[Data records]

▬▬▬

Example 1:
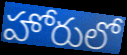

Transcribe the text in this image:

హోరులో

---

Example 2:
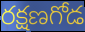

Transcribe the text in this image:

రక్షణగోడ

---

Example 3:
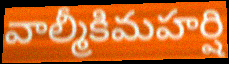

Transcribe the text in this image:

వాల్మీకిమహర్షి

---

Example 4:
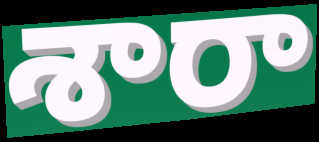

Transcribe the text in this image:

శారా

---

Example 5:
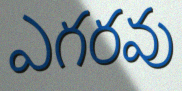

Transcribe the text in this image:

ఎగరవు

▬▬▬

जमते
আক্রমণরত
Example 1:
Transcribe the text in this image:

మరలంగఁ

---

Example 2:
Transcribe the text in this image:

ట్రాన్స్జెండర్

▬▬▬

§ **AIM OF THE EXERCISE**
Search the records for the string "Example" and return every line in which it occurs.

§ **RESULT OF THIS EXERCISE**
Example 1:
Example 2:
Example 3:
Example 4:
Example 5:
Example 1:
Example 2:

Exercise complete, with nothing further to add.